What is available once connected
ClawTerminal is a full markets terminal, not just an SEC connector. The surface you get with a single key includes:
- SEC filings — 8-K, 10-K, 10-Q, Form 4 insider transactions, Schedule 13D/13G beneficial ownership, 13F-HR institutional holdings, N-PORT fund holdings, and DEF 14A proxy statements. All semantically searchable, with price-reaction studies available for events.
- Fundamentals — XBRL companyfacts aggregated to TTM and point-in-time, with multi-company comparison and over 100 concepts per issuer.
- Prices — split-adjusted daily OHLCV and dividends for US equities, with top-movers and correlation tools.
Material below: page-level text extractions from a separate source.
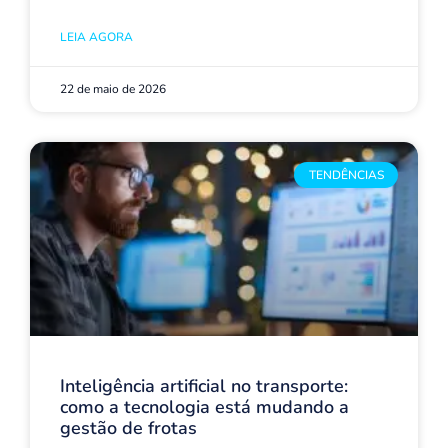
LEIA AGORA
22 de maio de 2026
TENDÊNCIAS
Inteligência artificial no transporte:
como a tecnologia está mudando a
gestão de frotas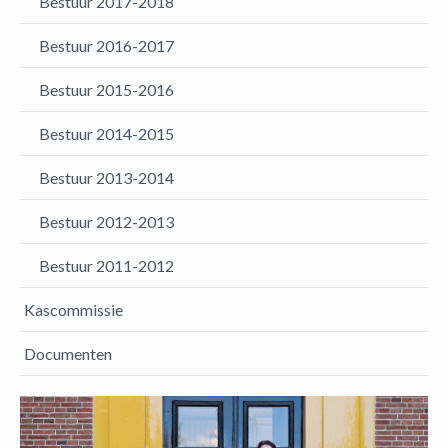
Bestuur 2017-2018
Bestuur 2016-2017
Bestuur 2015-2016
Bestuur 2014-2015
Bestuur 2013-2014
Bestuur 2012-2013
Bestuur 2011-2012
Kascommissie
Documenten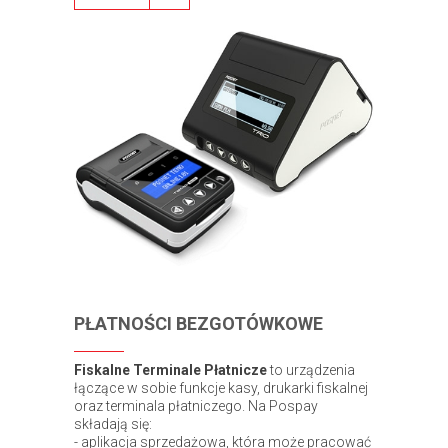
PŁATNOŚCI BEZGOTÓWKOWE
Fiskalne Terminale Płatnicze
to urządzenia
łączące w sobie funkcje kasy, drukarki fiskalnej
oraz terminala płatniczego. Na Pospay
składają się:
- aplikacja sprzedażowa, która może pracować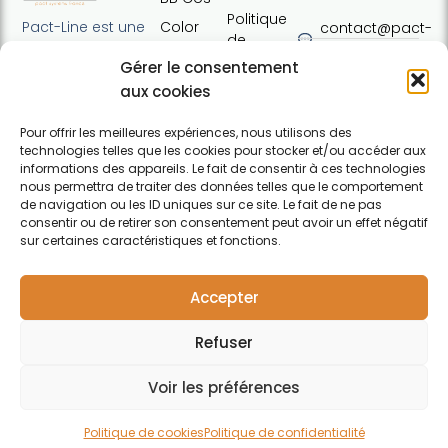
Politique
Color
Pact-Line est une
contact@pact-
de
Defence
entreprise
line.com
cookies
Gérer le consentement
française
Pure
Tel : +33 (0)7
Conditions
proposant des
aux cookies
Elements
54 37 97 74
générales
produits
Horaires:
de vente
capillaires de
Pour offrir les meilleures expériences, nous utilisons des
Lundi · 13h30 ·
technologies telles que les cookies pour stocker et/ou accéder aux
haute qualité et
Contact
17h30 | Mardi,
informations des appareils. Le fait de consentir à ces technologies
soucieux du
nous permettra de traiter des données telles que le comportement
mercredi,
respect de
de navigation ou les ID uniques sur ce site. Le fait de ne pas
jeudi : 09h30 ·
l'environnement.
consentir ou de retirer son consentement peut avoir un effet négatif
12h30 / 13h30 ·
Pour particuliers et
sur certaines caractéristiques et fonctions.
17h30 |
professionnels.
F
Vendredi :
a
09h30 · 12h30
Accepter
c
e
Refuser
b
o
o
Voir les préférences
k
-
Politique de cookies
Politique de confidentialité
f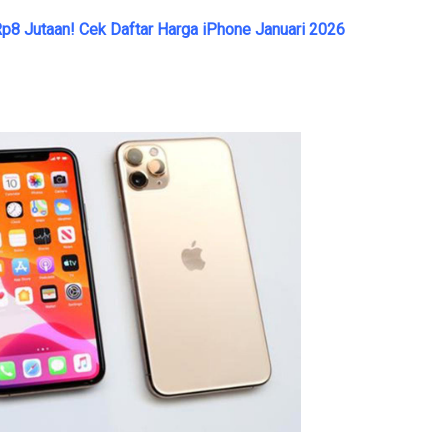
Rp8 Jutaan! Cek Daftar Harga iPhone Januari 2026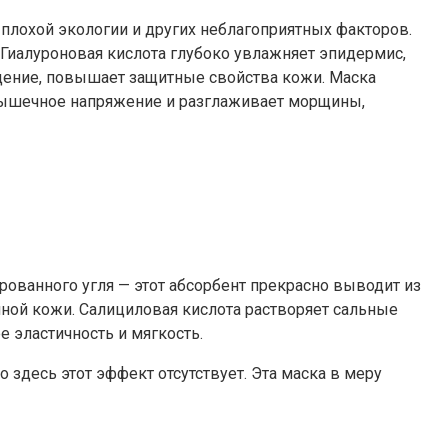
плохой экологии и других неблагоприятных факторов.
Гиалуроновая кислота глубоко увлажняет эпидермис,
ащение, повышает защитные свойства кожи. Маска
 мышечное напряжение и разглаживает морщины,
рованного угля — этот абсорбент прекрасно выводит из
нной кожи. Салициловая кислота растворяет сальные
 эластичность и мягкость.
о здесь этот эффект отсутствует. Эта маска в меру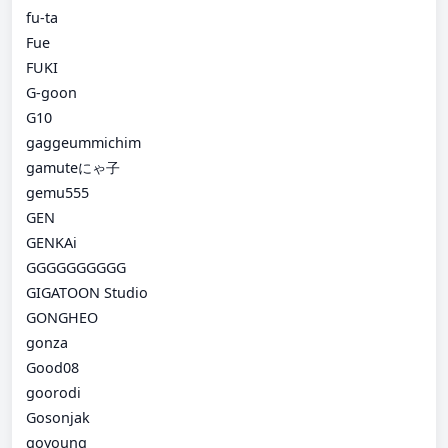
fu-ta
Fue
FUKI
G-goon
G10
gaggeummichim
gamuteにゃ子
gemu555
GEN
GENKAi
GGGGGGGGGG
GIGATOON Studio
GONGHEO
gonza
Good08
goorodi
Gosonjak
goyoung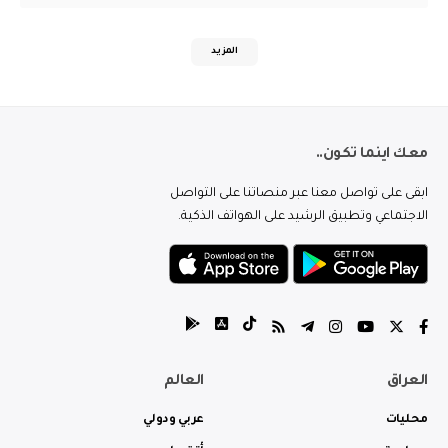
المزيد
معك اينما تكون..
ابقى على تواصل معنا عبر منصاتنا على التواصل
الاجتماعي وتطبيق الرشيد على الهواتف الذكية.
العراق
العالم
محليات
عربي ودولي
- Macro — 104 FRED public-domain series including yields, CPI, employment, GDP components, and FX rates. Plus USDA crop data, EIA energy series, and World Bank commodity prices.
- Crypto — Hyperliquid perps across core coins and builder dexes, including pre-IPO private equity (OpenAI, SpaceX, Anthropic via Ventuals) and traditional assets (crude, gold, equity names via trade.xyz).
- Prediction markets — cross-venue event odds from Polymarket and Kalshi.
- Equity screener — multi-rule filter and sort over ~5,000 US issuers with TTM fundamentals, price ratios, and trailing risk metrics.
That is over 160 tools behind one endpoint. Our full data-surface overview goes deeper on what each domain covers and where the data comes from.
A note on data quality and interpretation
Connecting ChatGPT to a real database is a significant upgrade over relying on training-data recollection. But the tool returning the correct number does not make the analysis correct. A few things to keep in mind:
- 13F holdings are filed 45 days after the quarter ends — the positions you see are stale by design.
- Congressional trade disclosure values are bucket midpoints, not exact dollar amounts.
- Insider buying clusters include noise from IPO lockup expirations and PIPE transactions that look like conviction buys but are not.
- Fundamentals from XBRL are as filed; restatements appear as new rows rather than corrections to old ones.
The data is real. The interpretation still requires judgment. ChatGPT will surface the right filings; you decide what they mean.
That’s the setup
Three steps: get a free key, enable Developer Mode, add the connector with the URL-embedded key. From that point on, any chat you attach ClawTerminal to has access to a live, structured markets database. The model stops guessing at specific filing details and starts retrieving them. That is the shift worth making.